Judy Conti, a lobbyist for the NELP, said that even when Bunning is eventually thwarted and the extension is passed, state governments will still have to deal with the extra administrative costs of shutting down and restarting the extended benefits programs.

"Once the program is retroactively reauthorized, the federal government is going to send the same amount of money, but his own state government is going to have to spend even more money," Conti said.

"What happened last night was an absolute disgrace. There is a time and a place a purpose for debate on deficit reduction, but you don't make your stand on the back of the unemployed. It is ill-informed, counter productive and just cruel."

Daily Kos produced a video of Bunning's obstruction:

UPDATE 12:00 PM -- Senate Majority Leader Harry Reid (D-Nev.) made a last-minute attempt on Friday morning to get Bunning to let the Senate move forward with extending benefits.

"We talk a lot in the Senate about procedure. Our debate sometimes relates only to procedure. And often that's appropriate," Reid said. "And, as we know, sometimes these procedural rules we have in the Senate are complex.
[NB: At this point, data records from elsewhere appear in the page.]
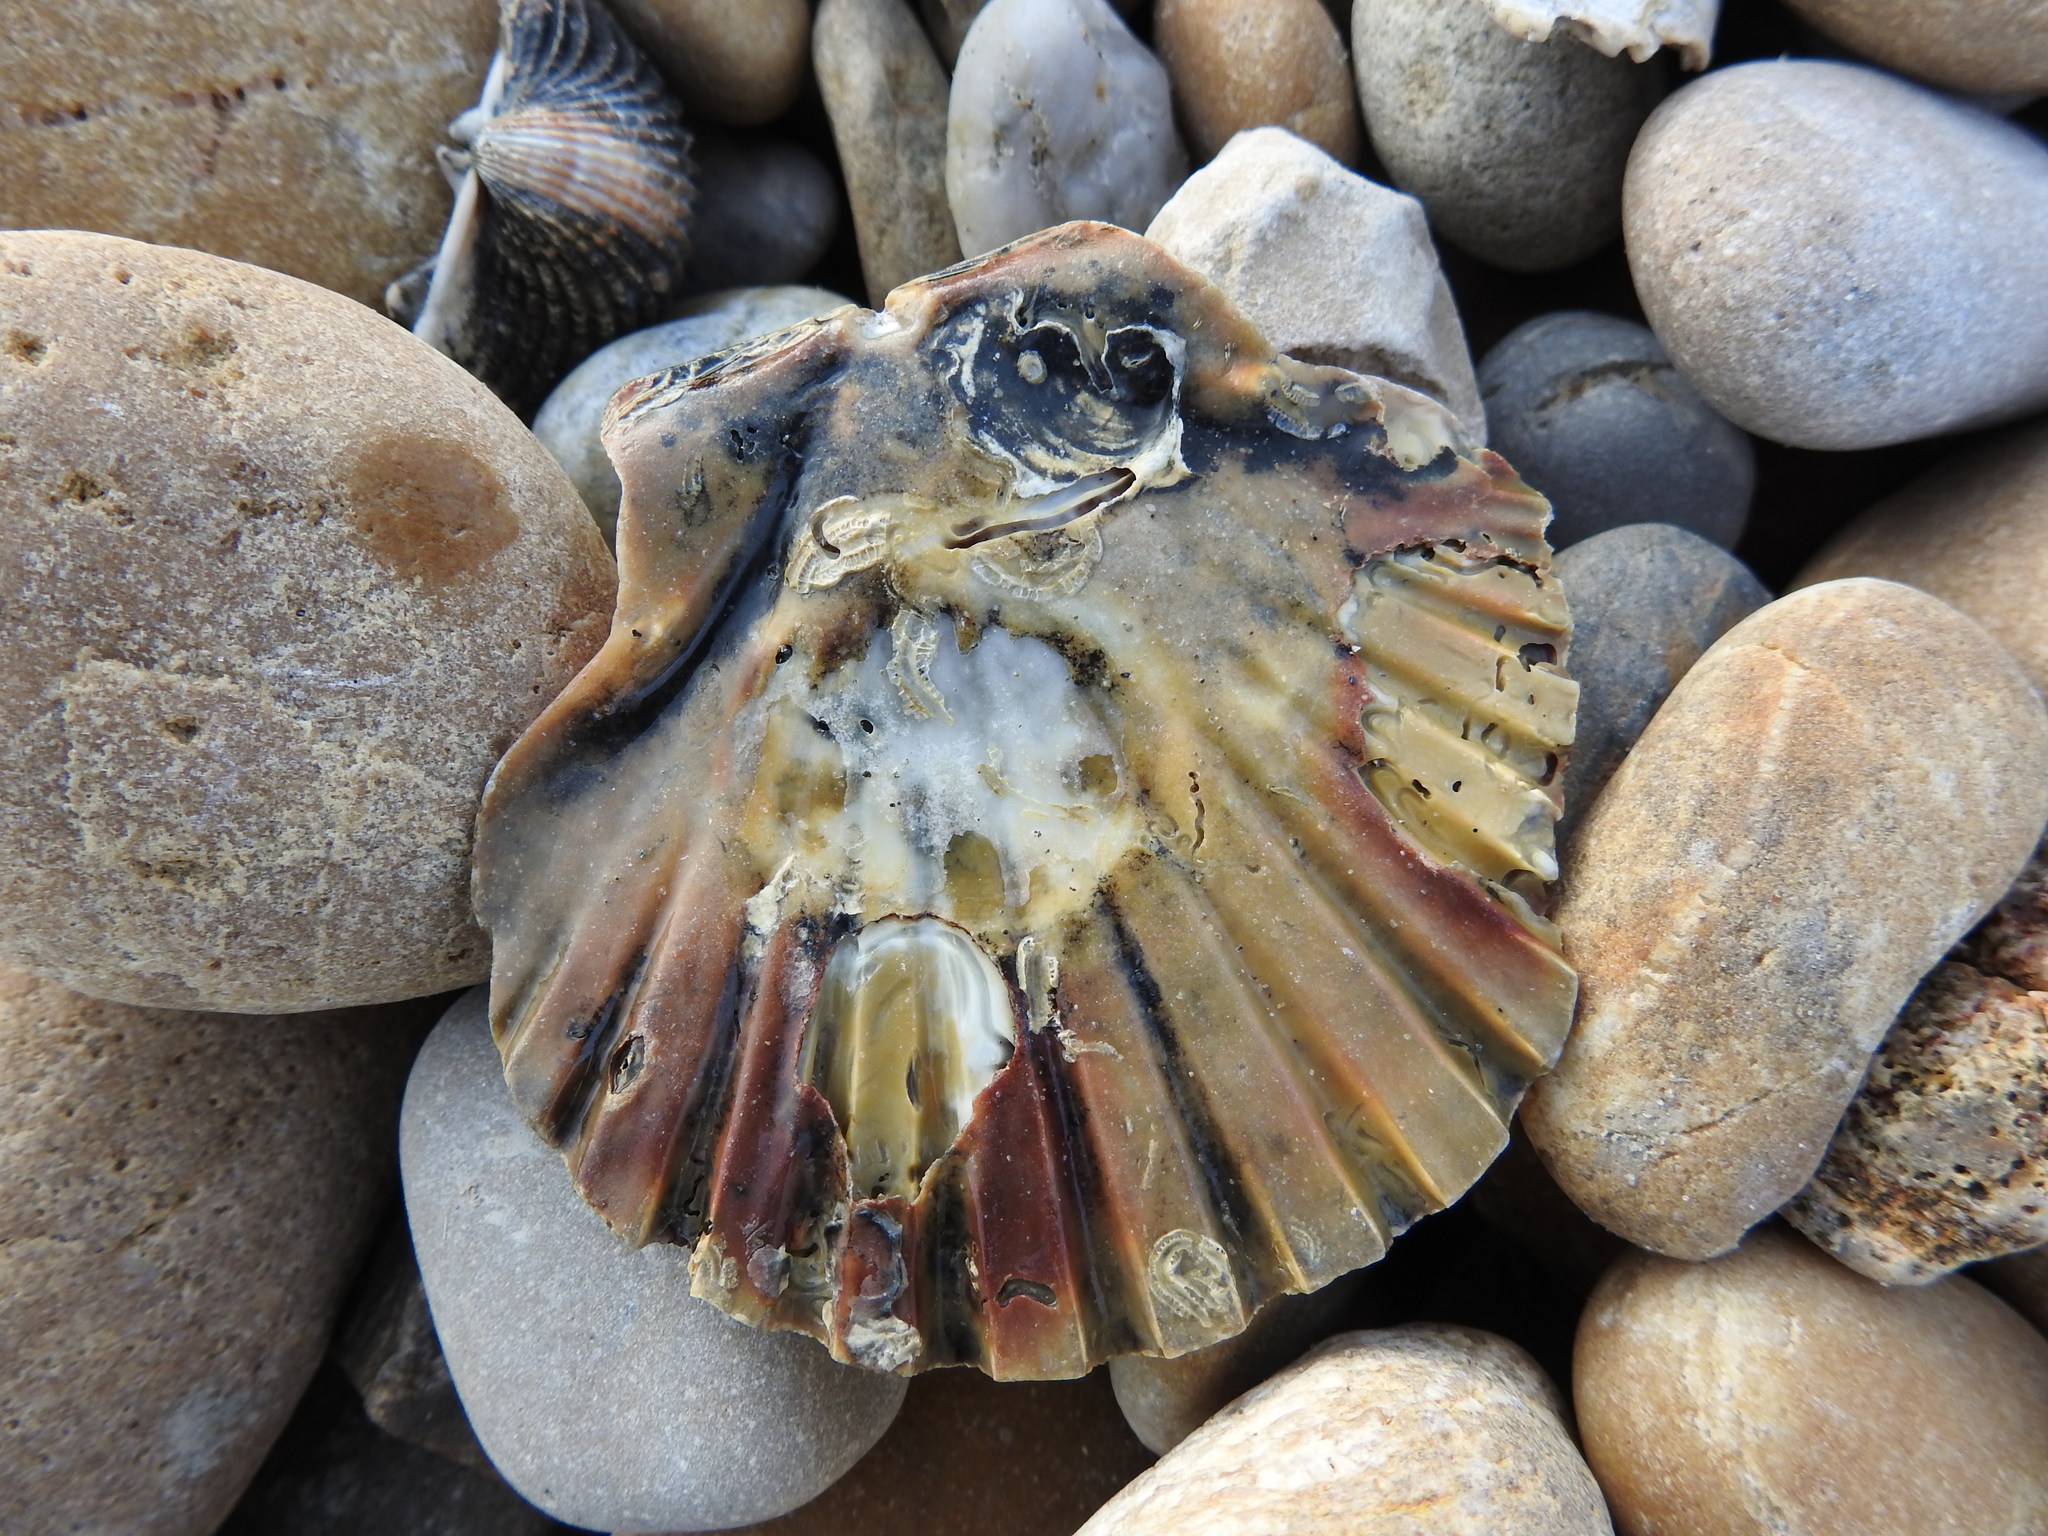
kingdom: Animalia
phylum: Mollusca
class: Bivalvia
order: Pectinida
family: Pectinidae
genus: Pecten
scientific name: Pecten jacobaeus
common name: St.james's scallop
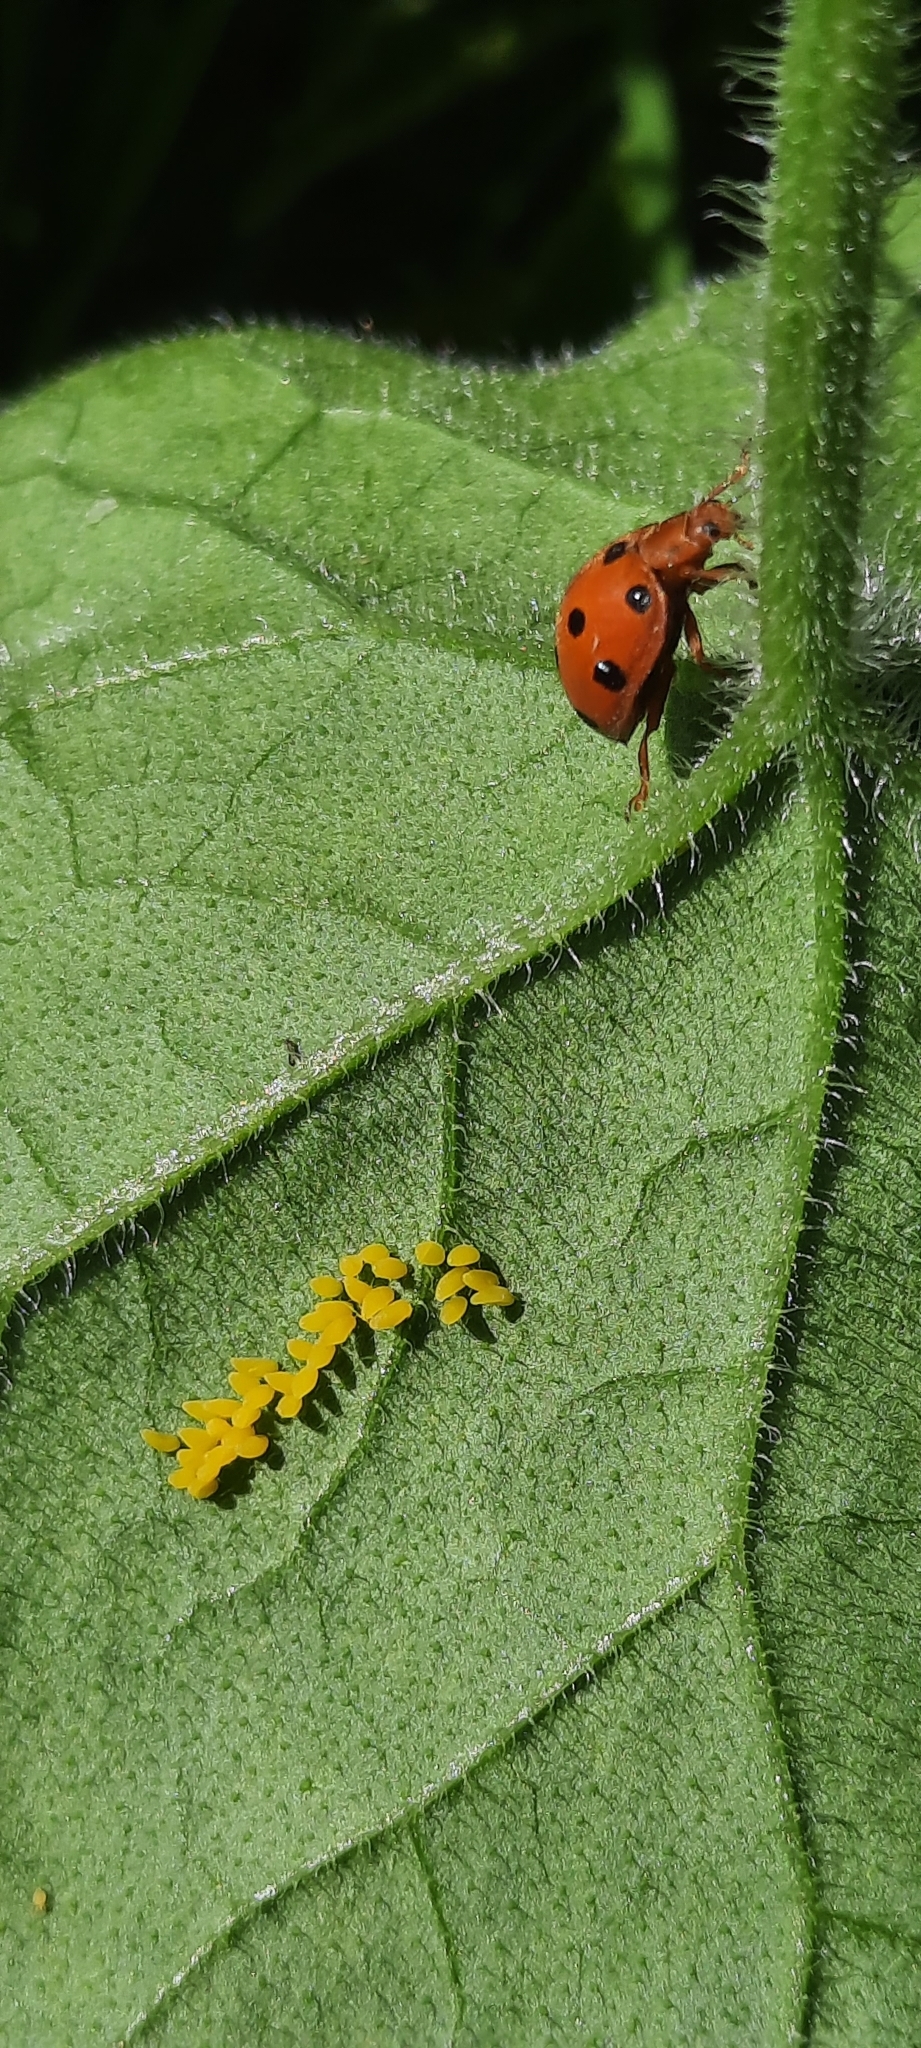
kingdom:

But the issue before us today is not something that's arcane, very ritualistic or complex. It's very simple. And it's clear -- clear that it's going to be a lot more noticeable by people Monday morning, because it's going to affect the lives of thousands of Americans and their livelihoods.

"By Monday morning tens of thousands of Nevadans and more than one million Americans who rely on unemployment insurance and health benefits will simply lose them."

(The National Employment Law Project estimates that 1.2 million people will lose their benefits over the course of March, not at all once on Monday.)

Sen. John Cornyn (R-Texas) took the floor after Reid to stick up for Bunning. He noted that there is broad bipartisan support for extending benefits, but said Bunning was right to take a stand against adding $10 billion to the deficit. He also pointed out that the jobs bill that Reid scrapped two weeks ago , crafted by Sens. Chuck Grassley (R-Iowa) and Max Baucus (D-Mont.), contained an extension of UI and COBRA.

"I admire the courage of the junior senator from Kentucky," he said. "Somebody has to stand up finally and say, 'No more inter-generational theft!'"

And with that, the Senate adjourned for the weekend.